For me it came when Yahoo started trying to replace the advertising on the pages its search pulled up.  Not that I really cared who was getting paid for the advertisement being displayed.  What became a problem and why I started using Google, it wasn’t because Google had better search back then, it was because the pages Yahoo displayed would not be the web site of the company I was looking for, it would be some rendered version of that company’s website that had a URL that went something like http://www.rds.yahoo……….. (For More Info See:  http://answers.yahoo.com/question/index?qid=20061222070340AA4rdiM)  At that point I couldn’t easily bookmark my search results or send them in an email.  So I switched to Google and never really went back.

Don’t get me wrong,  I still think Yahoo has some great content, but it is no longer search.  They have been slow to adapt to advancements in the internet, search, social media, rss feeds, mobility, and every other development over the course of the last 10 years.  Not only that, they have neglected their properties.

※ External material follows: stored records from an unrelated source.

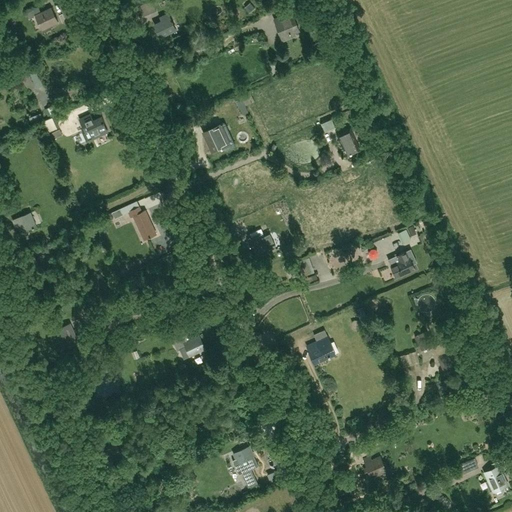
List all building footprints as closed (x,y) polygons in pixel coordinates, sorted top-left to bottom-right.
[(250,1),(245,6),(249,11),(255,6),(250,1)] [(36,16),(42,29),(58,22),(51,8),(41,13),(38,8),(28,13),(30,19),(36,16)] [(292,12),(274,19),(283,41),(293,37),(291,33),(299,30),(292,12)] [(161,21),(154,25),(160,37),(176,30),(168,13),(159,17),(161,21)] [(329,42),(318,47),(321,53),(325,51),(325,50),(331,47),(329,42)] [(285,58),(274,62),(277,70),(288,65),(285,58)] [(18,76),(33,70),(30,63),(15,70),(18,76)] [(238,109),(254,101),(249,89),(233,97),(238,109)] [(49,133),(59,128),(54,116),(60,113),(56,104),(45,109),(49,118),(44,120),(49,133)] [(31,123),(43,118),(40,112),(28,117),(31,123)] [(90,115),(79,120),(86,132),(89,130),(92,137),(107,130),(104,123),(105,123),(102,117),(93,121),(90,115)] [(325,132),(335,128),(331,118),(321,123),(325,132)] [(229,143),(220,122),(202,131),(211,151),(221,147),(229,143)] [(73,138),(82,136),(80,128),(71,130),(73,138)] [(338,135),(347,156),(359,151),(350,130),(338,135)] [(134,217),(144,239),(155,234),(145,210),(142,212),(139,205),(138,206),(136,202),(120,208),(122,214),(128,211),(131,218),(134,217)] [(28,234),(26,230),(37,226),(31,212),(12,220),(15,227),(17,226),(20,232),(18,233),(20,238),(28,234)] [(397,232),(402,243),(411,239),(406,228),(397,232)] [(272,246),(274,245),(269,234),(261,238),(260,235),(251,239),(256,251),(265,247),(266,251),(273,248),(272,246)] [(296,244),(283,250),(287,258),(299,252),(296,244)] [(391,265),(396,278),(415,269),(407,251),(399,255),(401,260),(391,265)] [(70,324),(53,331),(56,337),(57,336),(62,349),(78,342),(70,324)] [(111,336),(116,345),(128,339),(123,330),(111,336)] [(420,333),(414,336),(421,350),(428,347),(420,333)] [(206,351),(199,335),(187,341),(184,336),(173,341),(177,351),(180,350),(183,357),(200,350),(202,353),(206,351)] [(442,341),(447,352),(443,354),(443,355),(438,358),(445,372),(453,368),(454,370),(458,372),(464,369),(465,365),(460,355),(457,357),(453,349),(452,346),(456,344),(455,343),(458,342),(454,335),(442,341)] [(327,336),(306,345),(314,363),(335,353),(327,336)] [(116,442),(103,448),(99,438),(88,442),(90,449),(85,451),(86,455),(91,453),(92,458),(99,455),(104,464),(122,456),(116,442)] [(502,455),(511,450),(511,449),(509,444),(499,449),(502,455)] [(234,453),(236,459),(233,460),(239,475),(258,466),(249,446),(234,453)] [(470,470),(486,463),(482,454),(466,461),(470,470)] [(369,458),(364,460),(372,477),(385,471),(379,457),(371,461),(369,458)] [(501,459),(491,464),(493,468),(485,472),(488,480),(486,482),(491,491),(493,490),(493,491),(507,485),(501,471),(505,469),(501,459)] [(165,467),(159,470),(164,482),(170,480),(165,467)] [(191,507),(201,503),(200,499),(190,502),(191,507)]
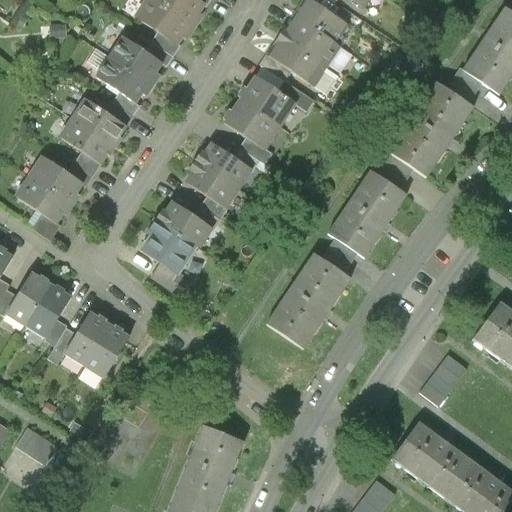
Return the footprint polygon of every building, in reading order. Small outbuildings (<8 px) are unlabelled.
[(186,44),(194,32),(146,0),(143,0),(130,20),(155,36),(176,50),(182,42),(186,44)] [(192,0),(146,0),(194,32),(202,20),(198,17),(204,8),(192,0)] [(192,0),(204,8),(209,0),(192,0)] [(306,0),(305,0),(292,20),(334,46),(347,26),(324,12),(306,0)] [(326,0),(306,0),(324,12),(330,3),(326,0)] [(343,0),(363,13),(371,0),(343,0)] [(511,15),(504,10),(462,72),(480,84),(499,97),(511,78),(511,15)] [(27,22),(20,17),(15,23),(22,28),(27,22)] [(334,46),(292,20),(265,60),(288,76),(313,92),(324,75),(339,51),(334,46)] [(176,50),(155,36),(143,55),(161,67),(164,69),(176,50)] [(143,55),(120,40),(107,60),(152,90),(158,80),(154,77),(161,67),(143,55)] [(144,101),(152,90),(107,60),(92,82),(116,98),(133,109),(140,99),(144,101)] [(288,76),(265,60),(260,68),(283,84),(288,76)] [(72,67),(64,62),(58,70),(66,75),(72,67)] [(283,84),(260,68),(253,79),(275,94),(283,84)] [(397,74),(387,68),(383,74),(392,81),(397,74)] [(480,84),(462,72),(459,70),(444,92),(466,106),(480,84)] [(324,75),(313,92),(325,99),(335,83),(324,75)] [(275,94),(253,79),(237,103),(280,130),(295,107),(275,94)] [(444,92),(434,86),(387,156),(389,158),(411,174),(425,182),(473,112),(466,106),(444,92)] [(133,109),(116,98),(111,106),(132,120),(137,112),(133,109)] [(100,114),(81,102),(69,121),(115,151),(120,142),(116,139),(123,129),(100,114)] [(126,131),(132,120),(111,106),(106,103),(100,114),(123,129),(126,131)] [(280,130),(237,103),(222,126),(245,142),(264,154),(280,130)] [(108,161),(115,151),(69,121),(56,141),(79,156),(98,168),(105,158),(108,161)] [(264,154),(245,142),(239,150),(259,163),(263,167),(269,158),(264,154)] [(232,161),(209,145),(195,166),(237,195),(251,174),(232,161)] [(259,163),(239,150),(232,161),(251,174),(259,163)] [(98,168),(79,156),(66,177),(81,186),(85,189),(98,168)] [(411,174),(389,158),(376,178),(398,193),(411,174)] [(66,177),(39,159),(26,180),(72,209),(78,199),(75,197),(81,186),(66,177)] [(225,214),(237,195),(195,166),(182,185),(205,201),(225,214)] [(369,173),(325,238),(332,243),(355,259),(363,264),(386,229),(407,199),(398,193),(376,178),(369,173)] [(66,220),(72,209),(26,180),(13,200),(40,217),(55,227),(61,217),(66,220)] [(219,223),(225,214),(205,201),(199,210),(219,223)] [(192,221),(170,206),(156,226),(196,252),(199,254),(212,234),(192,221)] [(199,210),(192,221),(212,234),(219,223),(199,210)] [(55,227),(40,217),(31,232),(50,244),(59,229),(55,227)] [(196,252),(156,226),(136,255),(157,268),(174,281),(176,281),(196,252)] [(355,259),(332,243),(320,261),(343,277),(355,259)] [(0,253),(0,277),(11,260),(0,253)] [(320,261),(313,256),(264,328),(300,353),(326,316),(350,281),(343,277),(320,261)] [(174,281),(157,268),(148,281),(170,296),(176,287),(171,284),(174,281)] [(48,289),(28,277),(15,299),(3,319),(23,331),(48,289)] [(48,289),(23,331),(43,342),(55,322),(68,300),(48,289)] [(0,301),(0,317),(3,319),(15,299),(5,293),(0,301)] [(511,318),(498,308),(470,345),(511,375),(511,318)] [(107,328),(87,316),(61,359),(81,371),(107,328)] [(66,328),(55,322),(43,342),(54,349),(66,328)] [(107,328),(81,371),(102,384),(128,340),(107,328)] [(445,352),(414,394),(435,410),(466,368),(445,352)] [(18,403),(21,397),(14,392),(10,398),(18,403)] [(419,426),(392,463),(445,502),(472,464),(443,444),(419,426)] [(0,428),(0,451),(10,435),(0,428)] [(229,479),(243,445),(201,428),(174,495),(216,511),(229,479)] [(57,451),(26,431),(14,449),(44,469),(57,451)] [(472,464),(445,502),(458,511),(511,511),(511,494),(495,482),(472,464)] [(374,479),(348,511),(381,511),(395,494),(374,479)] [(215,511),(216,511),(174,495),(167,511),(215,511)]
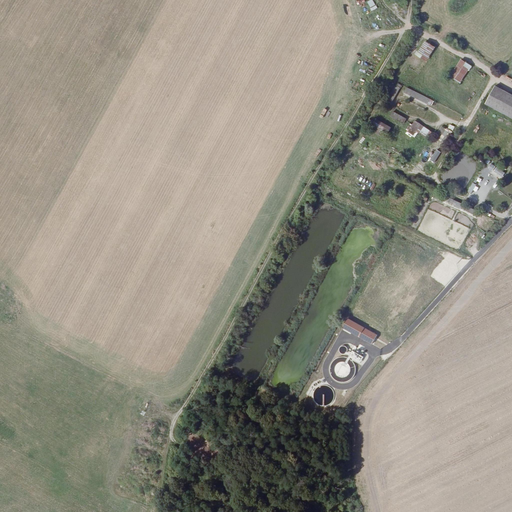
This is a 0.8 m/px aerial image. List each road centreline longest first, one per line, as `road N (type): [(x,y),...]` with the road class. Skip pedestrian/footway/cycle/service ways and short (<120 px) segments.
road 1 (track): [(154,511),(177,414),(405,24)]
road 2 (track): [(405,24),(511,85)]
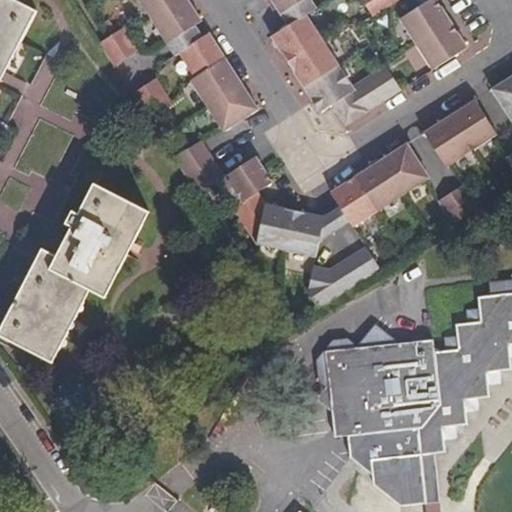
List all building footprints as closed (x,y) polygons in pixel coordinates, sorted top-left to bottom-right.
[(195,44),(166,0),(145,0),(178,55),(182,52),(195,44)] [(166,0),(195,44),(182,52),(198,79),(195,80),(227,130),(262,110),(213,34),(207,37),(199,24),(205,21),(192,0),(166,0)] [(324,113),(337,106),(358,93),(371,112),(403,92),(388,69),(356,88),(311,15),(320,9),(315,0),(275,0),(284,15),(291,27),(277,36),(324,113)] [(403,0),(366,0),(376,17),(403,0)] [(0,76),(26,13),(0,1),(0,76)] [(471,53),(438,2),(405,22),(436,72),(471,53)] [(105,41),(120,65),(141,52),(127,29),(105,41)] [(511,76),(500,83),(511,104),(511,76)] [(159,79),(138,91),(153,114),(173,100),(159,79)] [(358,93),(337,106),(349,125),(371,112),(358,93)] [(497,137),(478,106),(432,134),(451,165),(497,137)] [(206,140),(180,156),(204,192),(232,176),(206,140)] [(262,157),(232,176),(249,201),(239,206),(265,245),(323,255),(324,240),(356,220),(360,225),(433,179),(410,147),(340,190),(346,208),(334,216),(268,203),(263,191),(277,180),(262,157)] [(0,193),(12,166),(0,160),(0,193)] [(444,201),(457,222),(481,207),(467,187),(444,201)] [(95,300),(109,304),(152,217),(98,191),(83,219),(75,218),(69,230),(76,234),(60,264),(52,259),(9,344),(61,370),(95,300)] [(314,295),(323,308),(383,269),(372,248),(337,269),(320,265),(314,295)] [(434,499),(434,493),(439,493),(443,490),(441,453),(452,452),(454,436),(463,436),(465,423),(476,422),(477,411),(488,409),(486,399),(497,398),(495,384),(511,382),(508,370),(511,369),(511,283),(503,284),(504,295),(491,297),(490,310),(481,312),(480,321),(469,322),(469,335),(458,337),(457,347),(444,346),(444,339),(411,341),(385,323),(369,346),(338,347),(341,379),(332,390),(341,394),(344,431),(355,432),(358,454),(379,469),(380,480),(410,503),(434,499)]
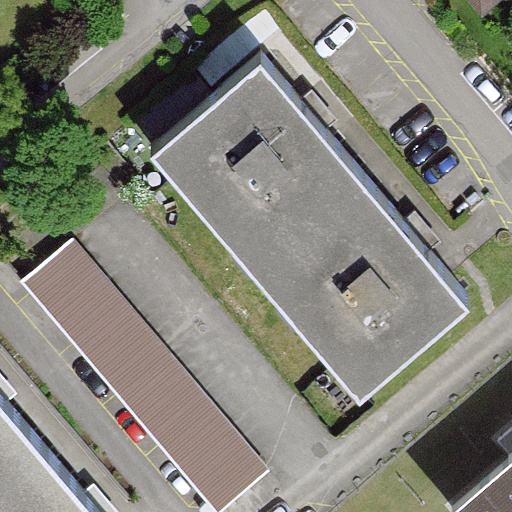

Worse yet, they became complacent.  They were willing to settle for Google leading in search,  willing to outsource their search results to Microsoft.  They stopped innovation, and didn’t even become bother to follow the leaders.

Maybe they believed all the talk from 10 years ago (give or take a few years) about Yahoo being the next generation media company. Who knows,  perhaps even they themselves don’t even know.  I doubt they do.  What ever it is that they have been doing,  it hasn’t been taking care of Yahoo’s business.  It appears that long ago,  Yahoo’s Board of Directors forgot its responsibility to its shareholders.

Maybe it’s best that they are considering putting the company up for sale.  I would not be surprised if they sold the company.  However, if they really are considering putting the company up for sale,  then maybe they have realized that they are not best people to oversee the company, and the best thing for the company is that the Board of Directors is gone!

If the company is sold, or who ever is chosen to run the company; I hope they competitive and driven to make Yahoo again an industry leader, driven to challenge Google.  After all, competition is the best thing for the consumer.